▶ [What you are asked to do]
Reproduce every line of the records below verbatim, in their original order, with no changes.

━━━ Dataset content

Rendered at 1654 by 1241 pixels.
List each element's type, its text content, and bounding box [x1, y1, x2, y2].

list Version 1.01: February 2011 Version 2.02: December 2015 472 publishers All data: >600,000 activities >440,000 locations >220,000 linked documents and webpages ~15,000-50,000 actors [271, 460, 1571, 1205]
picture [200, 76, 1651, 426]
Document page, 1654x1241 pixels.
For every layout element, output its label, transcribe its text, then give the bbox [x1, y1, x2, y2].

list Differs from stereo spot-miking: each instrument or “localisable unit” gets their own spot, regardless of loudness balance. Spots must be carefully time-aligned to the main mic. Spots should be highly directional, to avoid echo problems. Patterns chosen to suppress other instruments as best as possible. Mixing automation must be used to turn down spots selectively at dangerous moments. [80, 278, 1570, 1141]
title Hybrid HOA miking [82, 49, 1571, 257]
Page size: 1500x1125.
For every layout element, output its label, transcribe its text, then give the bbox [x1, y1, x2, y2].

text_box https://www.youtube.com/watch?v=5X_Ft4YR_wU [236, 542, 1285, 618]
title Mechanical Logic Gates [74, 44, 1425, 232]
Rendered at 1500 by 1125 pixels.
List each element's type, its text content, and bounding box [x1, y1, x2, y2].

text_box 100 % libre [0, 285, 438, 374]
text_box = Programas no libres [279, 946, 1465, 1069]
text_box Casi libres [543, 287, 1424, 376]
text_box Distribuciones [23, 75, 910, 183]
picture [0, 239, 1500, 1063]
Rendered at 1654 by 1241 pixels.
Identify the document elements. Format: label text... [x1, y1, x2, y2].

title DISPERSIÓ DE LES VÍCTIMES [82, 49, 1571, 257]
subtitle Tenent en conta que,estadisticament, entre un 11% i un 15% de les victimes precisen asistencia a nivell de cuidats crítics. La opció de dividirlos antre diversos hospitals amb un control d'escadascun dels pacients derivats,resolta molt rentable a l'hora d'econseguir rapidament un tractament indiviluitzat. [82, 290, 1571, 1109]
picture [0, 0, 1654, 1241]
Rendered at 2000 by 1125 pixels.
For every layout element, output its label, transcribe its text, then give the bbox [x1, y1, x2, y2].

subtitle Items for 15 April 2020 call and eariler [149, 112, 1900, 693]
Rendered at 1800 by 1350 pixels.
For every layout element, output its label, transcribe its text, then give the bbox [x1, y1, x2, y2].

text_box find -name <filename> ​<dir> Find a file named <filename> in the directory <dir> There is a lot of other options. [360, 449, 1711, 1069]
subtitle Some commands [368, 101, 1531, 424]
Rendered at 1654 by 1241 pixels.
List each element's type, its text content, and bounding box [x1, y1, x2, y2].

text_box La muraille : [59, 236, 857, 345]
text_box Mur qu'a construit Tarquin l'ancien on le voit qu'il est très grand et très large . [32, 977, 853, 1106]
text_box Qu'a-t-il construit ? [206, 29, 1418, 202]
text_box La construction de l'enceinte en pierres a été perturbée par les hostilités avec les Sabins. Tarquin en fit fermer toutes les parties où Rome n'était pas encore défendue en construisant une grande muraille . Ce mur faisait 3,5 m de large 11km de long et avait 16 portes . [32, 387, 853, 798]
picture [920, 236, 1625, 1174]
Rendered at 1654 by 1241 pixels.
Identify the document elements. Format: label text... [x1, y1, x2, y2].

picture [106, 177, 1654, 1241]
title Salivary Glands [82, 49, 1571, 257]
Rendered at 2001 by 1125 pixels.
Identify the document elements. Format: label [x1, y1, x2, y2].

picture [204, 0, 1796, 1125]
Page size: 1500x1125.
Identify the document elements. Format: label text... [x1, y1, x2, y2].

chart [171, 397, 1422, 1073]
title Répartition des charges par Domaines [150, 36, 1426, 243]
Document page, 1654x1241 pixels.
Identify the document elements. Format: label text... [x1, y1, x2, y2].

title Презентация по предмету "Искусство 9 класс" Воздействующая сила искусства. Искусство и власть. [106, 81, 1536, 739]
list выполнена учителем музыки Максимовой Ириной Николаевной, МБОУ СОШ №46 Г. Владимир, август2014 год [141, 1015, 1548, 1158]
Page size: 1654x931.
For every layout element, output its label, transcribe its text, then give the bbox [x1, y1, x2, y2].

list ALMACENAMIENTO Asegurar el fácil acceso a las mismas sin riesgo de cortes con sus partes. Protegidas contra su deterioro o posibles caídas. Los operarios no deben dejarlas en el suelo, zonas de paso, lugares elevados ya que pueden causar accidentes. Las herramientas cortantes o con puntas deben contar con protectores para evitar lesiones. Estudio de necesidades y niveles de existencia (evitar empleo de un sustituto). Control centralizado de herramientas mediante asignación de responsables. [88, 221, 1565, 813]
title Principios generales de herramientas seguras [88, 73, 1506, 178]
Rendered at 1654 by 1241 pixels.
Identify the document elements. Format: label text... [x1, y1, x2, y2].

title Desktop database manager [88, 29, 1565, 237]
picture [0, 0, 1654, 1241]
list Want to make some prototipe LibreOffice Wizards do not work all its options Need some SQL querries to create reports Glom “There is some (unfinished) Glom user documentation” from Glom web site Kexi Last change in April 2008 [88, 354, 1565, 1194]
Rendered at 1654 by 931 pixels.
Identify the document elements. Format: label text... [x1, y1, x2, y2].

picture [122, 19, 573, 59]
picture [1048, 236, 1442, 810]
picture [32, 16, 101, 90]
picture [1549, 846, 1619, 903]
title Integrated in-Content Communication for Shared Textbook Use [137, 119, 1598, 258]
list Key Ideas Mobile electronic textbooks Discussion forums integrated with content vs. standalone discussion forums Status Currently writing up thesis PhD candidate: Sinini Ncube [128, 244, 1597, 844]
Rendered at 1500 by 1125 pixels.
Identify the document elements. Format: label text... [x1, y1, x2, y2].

━━━━━━

▶ [Reply to the task]
Rendered at 1654 by 1241 pixels.
List each element's type, its text content, and bounding box [x1, y1, x2, y2].

list Version 1.01: February 2011 Version 2.02: December 2015 472 publishers All data: >600,000 activities >440,000 locations >220,000 linked documents and webpages ~15,000-50,000 actors [271, 460, 1571, 1205]
picture [200, 76, 1651, 426]
Document page, 1654x1241 pixels.
For every layout element, output its label, transcribe its text, then give the bbox [x1, y1, x2, y2].

list Differs from stereo spot-miking: each instrument or “localisable unit” gets their own spot, regardless of loudness balance. Spots must be carefully time-aligned to the main mic. Spots should be highly directional, to avoid echo problems. Patterns chosen to suppress other instruments as best as possible. Mixing automation must be used to turn down spots selectively at dangerous moments. [80, 278, 1570, 1141]
title Hybrid HOA miking [82, 49, 1571, 257]
Page size: 1500x1125.
For every layout element, output its label, transcribe its text, then give the bbox [x1, y1, x2, y2].

text_box https://www.youtube.com/watch?v=5X_Ft4YR_wU [236, 542, 1285, 618]
title Mechanical Logic Gates [74, 44, 1425, 232]
Rendered at 1500 by 1125 pixels.
List each element's type, its text content, and bounding box [x1, y1, x2, y2].

text_box 100 % libre [0, 285, 438, 374]
text_box = Programas no libres [279, 946, 1465, 1069]
text_box Casi libres [543, 287, 1424, 376]
text_box Distribuciones [23, 75, 910, 183]
picture [0, 239, 1500, 1063]
Rendered at 1654 by 1241 pixels.
Identify the document elements. Format: label text... [x1, y1, x2, y2].

title DISPERSIÓ DE LES VÍCTIMES [82, 49, 1571, 257]
subtitle Tenent en conta que,estadisticament, entre un 11% i un 15% de les victimes precisen asistencia a nivell de cuidats crítics. La opció de dividirlos antre diversos hospitals amb un control d'escadascun dels pacients derivats,resolta molt rentable a l'hora d'econseguir rapidament un tractament indiviluitzat. [82, 290, 1571, 1109]
picture [0, 0, 1654, 1241]
Rendered at 2000 by 1125 pixels.
For every layout element, output its label, transcribe its text, then give the bbox [x1, y1, x2, y2].

subtitle Items for 15 April 2020 call and eariler [149, 112, 1900, 693]
Rendered at 1800 by 1350 pixels.
For every layout element, output its label, transcribe its text, then give the bbox [x1, y1, x2, y2].

text_box find -name <filename> ​<dir> Find a file named <filename> in the directory <dir> There is a lot of other options. [360, 449, 1711, 1069]
subtitle Some commands [368, 101, 1531, 424]
Rendered at 1654 by 1241 pixels.
List each element's type, its text content, and bounding box [x1, y1, x2, y2].

text_box La muraille : [59, 236, 857, 345]
text_box Mur qu'a construit Tarquin l'ancien on le voit qu'il est très grand et très large . [32, 977, 853, 1106]
text_box Qu'a-t-il construit ? [206, 29, 1418, 202]
text_box La construction de l'enceinte en pierres a été perturbée par les hostilités avec les Sabins. Tarquin en fit fermer toutes les parties où Rome n'était pas encore défendue en construisant une grande muraille . Ce mur faisait 3,5 m de large 11km de long et avait 16 portes . [32, 387, 853, 798]
picture [920, 236, 1625, 1174]
Rendered at 1654 by 1241 pixels.
Identify the document elements. Format: label text... [x1, y1, x2, y2].

picture [106, 177, 1654, 1241]
title Salivary Glands [82, 49, 1571, 257]
Rendered at 2001 by 1125 pixels.
Identify the document elements. Format: label [x1, y1, x2, y2].

picture [204, 0, 1796, 1125]
Page size: 1500x1125.
Identify the document elements. Format: label text... [x1, y1, x2, y2].

chart [171, 397, 1422, 1073]
title Répartition des charges par Domaines [150, 36, 1426, 243]
Document page, 1654x1241 pixels.
Identify the document elements. Format: label text... [x1, y1, x2, y2].

title Презентация по предмету "Искусство 9 класс" Воздействующая сила искусства. Искусство и власть. [106, 81, 1536, 739]
list выполнена учителем музыки Максимовой Ириной Николаевной, МБОУ СОШ №46 Г. Владимир, август2014 год [141, 1015, 1548, 1158]
Page size: 1654x931.
For every layout element, output its label, transcribe its text, then give the bbox [x1, y1, x2, y2].

list ALMACENAMIENTO Asegurar el fácil acceso a las mismas sin riesgo de cortes con sus partes. Protegidas contra su deterioro o posibles caídas. Los operarios no deben dejarlas en el suelo, zonas de paso, lugares elevados ya que pueden causar accidentes. Las herramientas cortantes o con puntas deben contar con protectores para evitar lesiones. Estudio de necesidades y niveles de existencia (evitar empleo de un sustituto). Control centralizado de herramientas mediante asignación de responsables. [88, 221, 1565, 813]
title Principios generales de herramientas seguras [88, 73, 1506, 178]
Rendered at 1654 by 1241 pixels.
Identify the document elements. Format: label text... [x1, y1, x2, y2].

title Desktop database manager [88, 29, 1565, 237]
picture [0, 0, 1654, 1241]
list Want to make some prototipe LibreOffice Wizards do not work all its options Need some SQL querries to create reports Glom “There is some (unfinished) Glom user documentation” from Glom web site Kexi Last change in April 2008 [88, 354, 1565, 1194]
Rendered at 1654 by 931 pixels.
Identify the document elements. Format: label text... [x1, y1, x2, y2].

picture [122, 19, 573, 59]
picture [1048, 236, 1442, 810]
picture [32, 16, 101, 90]
picture [1549, 846, 1619, 903]
title Integrated in-Content Communication for Shared Textbook Use [137, 119, 1598, 258]
list Key Ideas Mobile electronic textbooks Discussion forums integrated with content vs. standalone discussion forums Status Currently writing up thesis PhD candidate: Sinini Ncube [128, 244, 1597, 844]
Rendered at 1500 by 1125 pixels.
Identify the document elements. Format: label text... [x1, y1, x2, y2].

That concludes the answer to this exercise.